● **Assignment**
Write out each of the rows below word for word, line by line, without changing anything.

● **Dataset excerpts**
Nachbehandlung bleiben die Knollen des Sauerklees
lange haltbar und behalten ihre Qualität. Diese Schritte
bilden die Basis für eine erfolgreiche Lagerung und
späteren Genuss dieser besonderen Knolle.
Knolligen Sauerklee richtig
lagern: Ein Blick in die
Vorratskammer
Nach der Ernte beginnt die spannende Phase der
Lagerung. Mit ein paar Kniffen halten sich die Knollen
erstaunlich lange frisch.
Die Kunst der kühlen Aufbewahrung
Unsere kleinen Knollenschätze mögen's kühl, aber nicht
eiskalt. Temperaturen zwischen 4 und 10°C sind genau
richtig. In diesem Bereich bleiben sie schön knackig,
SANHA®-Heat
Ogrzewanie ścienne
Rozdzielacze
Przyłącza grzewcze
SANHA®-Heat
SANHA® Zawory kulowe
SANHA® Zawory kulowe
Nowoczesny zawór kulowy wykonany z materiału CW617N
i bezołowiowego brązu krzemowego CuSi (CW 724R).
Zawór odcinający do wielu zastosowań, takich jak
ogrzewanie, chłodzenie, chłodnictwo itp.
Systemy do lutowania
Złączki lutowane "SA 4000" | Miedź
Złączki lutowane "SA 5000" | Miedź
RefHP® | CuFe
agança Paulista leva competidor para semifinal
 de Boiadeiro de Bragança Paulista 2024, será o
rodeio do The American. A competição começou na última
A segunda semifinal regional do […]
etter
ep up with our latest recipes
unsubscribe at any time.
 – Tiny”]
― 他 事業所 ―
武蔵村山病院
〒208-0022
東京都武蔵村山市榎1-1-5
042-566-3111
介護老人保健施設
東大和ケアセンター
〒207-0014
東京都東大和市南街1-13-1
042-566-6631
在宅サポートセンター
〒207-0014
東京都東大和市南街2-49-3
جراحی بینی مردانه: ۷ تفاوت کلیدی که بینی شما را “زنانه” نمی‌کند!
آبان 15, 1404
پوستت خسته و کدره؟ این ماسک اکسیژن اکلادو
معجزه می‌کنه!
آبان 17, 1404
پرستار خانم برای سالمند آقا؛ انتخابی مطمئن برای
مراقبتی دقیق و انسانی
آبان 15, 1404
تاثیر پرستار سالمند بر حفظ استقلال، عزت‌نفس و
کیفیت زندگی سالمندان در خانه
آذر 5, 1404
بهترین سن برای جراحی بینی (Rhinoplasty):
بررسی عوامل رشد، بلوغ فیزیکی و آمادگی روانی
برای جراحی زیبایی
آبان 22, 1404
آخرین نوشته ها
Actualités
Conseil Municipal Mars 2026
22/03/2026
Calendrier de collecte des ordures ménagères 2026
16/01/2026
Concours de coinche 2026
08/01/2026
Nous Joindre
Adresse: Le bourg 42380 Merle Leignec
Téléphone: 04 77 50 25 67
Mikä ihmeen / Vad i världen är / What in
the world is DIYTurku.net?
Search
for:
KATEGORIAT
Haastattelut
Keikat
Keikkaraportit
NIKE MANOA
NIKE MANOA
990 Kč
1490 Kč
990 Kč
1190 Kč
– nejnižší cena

● **Output**
Nachbehandlung bleiben die Knollen des Sauerklees
lange haltbar und behalten ihre Qualität. Diese Schritte
bilden die Basis für eine erfolgreiche Lagerung und
späteren Genuss dieser besonderen Knolle.
Knolligen Sauerklee richtig
lagern: Ein Blick in die
Vorratskammer
Nach der Ernte beginnt die spannende Phase der
Lagerung. Mit ein paar Kniffen halten sich die Knollen
erstaunlich lange frisch.
Die Kunst der kühlen Aufbewahrung
Unsere kleinen Knollenschätze mögen's kühl, aber nicht
eiskalt. Temperaturen zwischen 4 und 10°C sind genau
richtig. In diesem Bereich bleiben sie schön knackig,
SANHA®-Heat
Ogrzewanie ścienne
Rozdzielacze
Przyłącza grzewcze
SANHA®-Heat
SANHA® Zawory kulowe
SANHA® Zawory kulowe
Nowoczesny zawór kulowy wykonany z materiału CW617N
i bezołowiowego brązu krzemowego CuSi (CW 724R).
Zawór odcinający do wielu zastosowań, takich jak
ogrzewanie, chłodzenie, chłodnictwo itp.
Systemy do lutowania
Złączki lutowane "SA 4000" | Miedź
Złączki lutowane "SA 5000" | Miedź
RefHP® | CuFe
agança Paulista leva competidor para semifinal
 de Boiadeiro de Bragança Paulista 2024, será o
rodeio do The American. A competição começou na última
A segunda semifinal regional do […]
etter
ep up with our latest recipes
unsubscribe at any time.
 – Tiny”]
― 他 事業所 ―
武蔵村山病院
〒208-0022
東京都武蔵村山市榎1-1-5
042-566-3111
介護老人保健施設
東大和ケアセンター
〒207-0014
東京都東大和市南街1-13-1
042-566-6631
在宅サポートセンター
〒207-0014
東京都東大和市南街2-49-3
جراحی بینی مردانه: ۷ تفاوت کلیدی که بینی شما را “زنانه” نمی‌کند!
آبان 15, 1404
پوستت خسته و کدره؟ این ماسک اکسیژن اکلادو
معجزه می‌کنه!
آبان 17, 1404
پرستار خانم برای سالمند آقا؛ انتخابی مطمئن برای
مراقبتی دقیق و انسانی
آبان 15, 1404
تاثیر پرستار سالمند بر حفظ استقلال، عزت‌نفس و
کیفیت زندگی سالمندان در خانه
آذر 5, 1404
بهترین سن برای جراحی بینی (Rhinoplasty):
بررسی عوامل رشد، بلوغ فیزیکی و آمادگی روانی
برای جراحی زیبایی
آبان 22, 1404
آخرین نوشته ها
Actualités
Conseil Municipal Mars 2026
22/03/2026
Calendrier de collecte des ordures ménagères 2026
16/01/2026
Concours de coinche 2026
08/01/2026
Nous Joindre
Adresse: Le bourg 42380 Merle Leignec
Téléphone: 04 77 50 25 67
Mikä ihmeen / Vad i världen är / What in
the world is DIYTurku.net?
Search
for:
KATEGORIAT
Haastattelut
Keikat
Keikkaraportit
NIKE MANOA
NIKE MANOA
990 Kč
1490 Kč
990 Kč
1190 Kč
– nejnižší cena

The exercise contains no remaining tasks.